When I run the following sql statement:
select total_amount from trips order by total_amount desc limit 100;
I get the following exception:
Sorting the result would be too slow
BTW the trips table is from the New york city taxi data and there are about 1.7 bilillion records in it.
the above exception is occured when the sql runs in ‘\gpu’ mode,but when I changed to ‘\cpu’ mode, I can get the result quickly.
So MapD cannot change the running mode automaticlly from \gpu to \cpu?
And I also want to know if there is any bad effect to turn off ‘enable-watchdog’?
Thanks and wait for your reply.


#2

There are parameters not enabled by default that excluding the watchdog (the component saying that the op would be too slow) so the statement fall back to the cpu automatically

They are

enable-watchdog you have to set to false
allow-cpu-retry you have to set to true

You can experiment with both of them changing the mapd.conf thta’s places where you set the storage are on mapd and restart the server


#3

thanks a lot and I wish one day the docs on the webwite can be updated. there seems no description about enable-watchdog or allow-cpu-retry now.
and i run into another problem. the following sql:
a) create table fee_10 as select total_amount from trips order by total_amount desc limit 100000;
b) create table fee_100 as select total_amount from trips order by total_amount desc limit 1000000;
c) create table fee as select total_amount from trips order by total_amount desc;
a) can be executes right but b) and c) will still report the exception about sort is too slow.
and the memory_info is like below:
image


this is the log info ,and it says query ran out of GPU memory, this is very strange…


#4

how to sort all the data successfully?(its about 1.7 billion records)


#5

Hello,

Can you please tell us what version of MapD core you are running right now? How many GPUs do you have on your system?

Thanks.


#6

Hi,
yesterday i have just updated my MapD core to v3.2.4 and the latter version i used is v3.2.2
my machine have 4 p40 installed.
best regards


#7

Hello,

We try very hard to keep all the query execution sub second.
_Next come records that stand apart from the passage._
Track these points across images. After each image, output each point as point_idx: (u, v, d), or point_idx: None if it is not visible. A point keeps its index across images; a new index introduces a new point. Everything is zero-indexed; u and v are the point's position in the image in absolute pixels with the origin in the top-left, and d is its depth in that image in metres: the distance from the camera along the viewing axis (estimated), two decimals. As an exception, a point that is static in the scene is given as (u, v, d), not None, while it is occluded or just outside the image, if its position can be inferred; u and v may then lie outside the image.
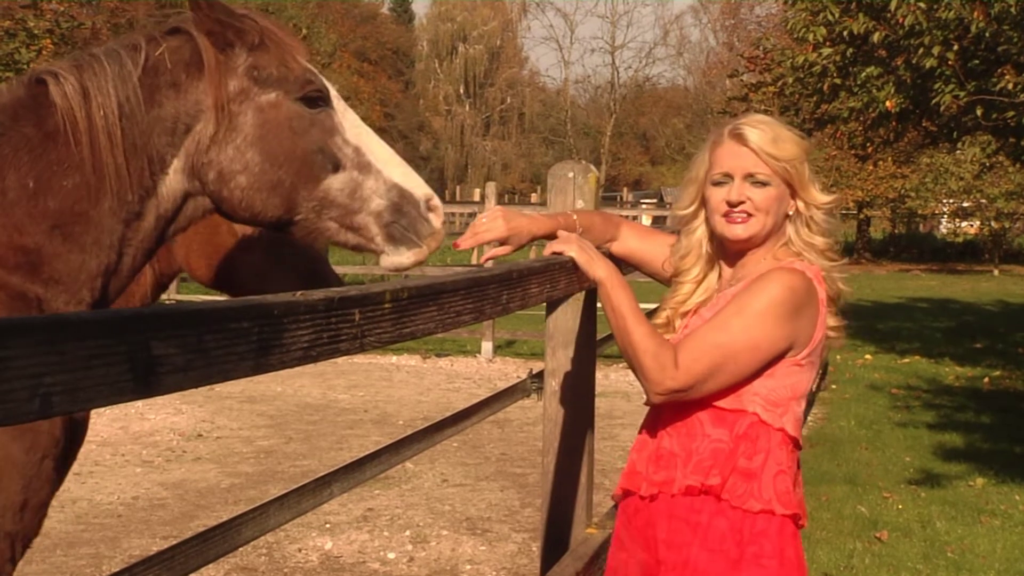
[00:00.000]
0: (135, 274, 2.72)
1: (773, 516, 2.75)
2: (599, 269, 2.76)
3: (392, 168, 2.77)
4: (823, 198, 2.87)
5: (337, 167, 2.71)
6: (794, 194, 2.85)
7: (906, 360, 15.92)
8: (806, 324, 2.78)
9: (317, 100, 2.72)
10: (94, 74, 2.55)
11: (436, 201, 2.81)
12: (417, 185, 2.79)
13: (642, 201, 50.90)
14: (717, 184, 2.86)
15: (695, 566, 2.77)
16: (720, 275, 2.98)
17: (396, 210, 2.74)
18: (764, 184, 2.82)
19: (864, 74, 13.14)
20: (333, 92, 2.80)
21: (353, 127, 2.77)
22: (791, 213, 2.87)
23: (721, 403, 2.78)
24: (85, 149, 2.51)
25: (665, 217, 26.01)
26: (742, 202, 2.82)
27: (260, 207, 2.67)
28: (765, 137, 2.81)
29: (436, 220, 2.80)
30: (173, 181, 2.62)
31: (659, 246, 3.16)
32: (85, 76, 2.55)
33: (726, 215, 2.85)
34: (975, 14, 10.95)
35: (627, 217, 4.63)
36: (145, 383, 1.31)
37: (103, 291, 2.59)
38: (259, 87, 2.66)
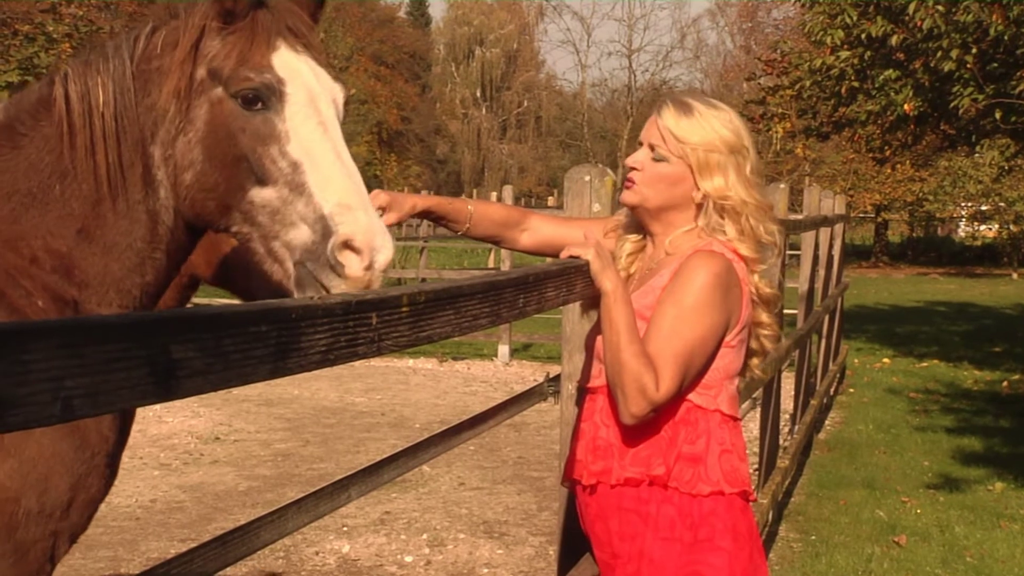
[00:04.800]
0: (169, 275, 2.69)
1: (722, 496, 2.77)
2: (607, 280, 2.75)
3: (329, 195, 2.36)
4: (734, 193, 2.80)
5: (263, 180, 2.41)
6: (696, 180, 2.83)
7: (924, 364, 15.86)
8: (734, 304, 2.80)
9: (253, 101, 2.44)
10: (96, 72, 2.54)
11: (360, 241, 2.32)
12: (347, 222, 2.33)
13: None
14: (636, 149, 2.93)
15: (651, 556, 2.78)
16: (653, 246, 2.98)
17: (311, 249, 2.37)
18: (661, 160, 2.84)
19: (882, 77, 13.10)
20: (301, 96, 2.46)
21: (303, 139, 2.42)
22: (698, 200, 2.84)
23: None
24: (81, 151, 2.51)
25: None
26: (634, 168, 2.88)
27: (200, 208, 2.52)
28: (674, 115, 2.83)
29: (355, 264, 2.33)
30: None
31: (575, 230, 3.11)
32: (88, 75, 2.54)
33: (626, 178, 2.92)
34: (993, 17, 10.91)
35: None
36: (165, 386, 1.32)
37: (137, 293, 2.60)
38: (212, 80, 2.48)
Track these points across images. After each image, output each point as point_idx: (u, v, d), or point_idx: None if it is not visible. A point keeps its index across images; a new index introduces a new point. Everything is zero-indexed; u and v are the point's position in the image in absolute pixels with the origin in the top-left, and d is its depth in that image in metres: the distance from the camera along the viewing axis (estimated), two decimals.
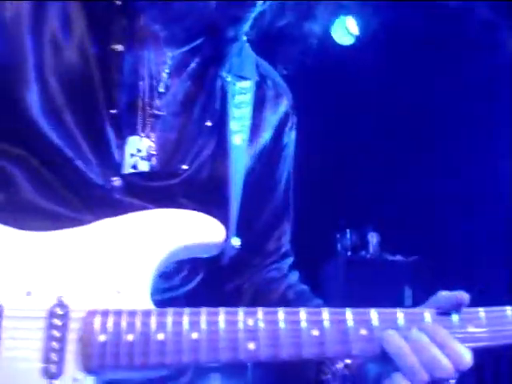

To achieve that performance we try to keep certain parts of queries restricted until we implement a better algorithm that ensures the performance of the entire query will be sub second.

I am sorry to say that in the latest version of MapD we have kept the limit of sorting distinct elements to 100000. We are working to implement a better sorting algorithm and extending the watchdog limit to a much higher point.

We believe in implementing the best execution strategy and keep ourselves in check with self imposed limits like static watchdogs.

Thank you for using MapD and thank you for your post.
Vraj


#8

My taxi dataset of 465m is well below 100000 distinct values on total fee, but ctas operation tries to allocate whopping quantities of memory; I think the problem isn’t the sort op


#9

Hi,

after have a trial on MapD core database, i think this work is really great especially in data query. And I am wondering the reason why Mapd still does not suppot DELETE or UPDATE.

Best Regards


#10

Hello,

We are currently working on DELETE and UPDATE operations.

We hope to get it out soon.

Simple reason for not supporting delete: you have to handle dirty caches.

We want to deliver DELETE and UPDATES without compromising the speed much.

Thank you for your kind words.
Vraj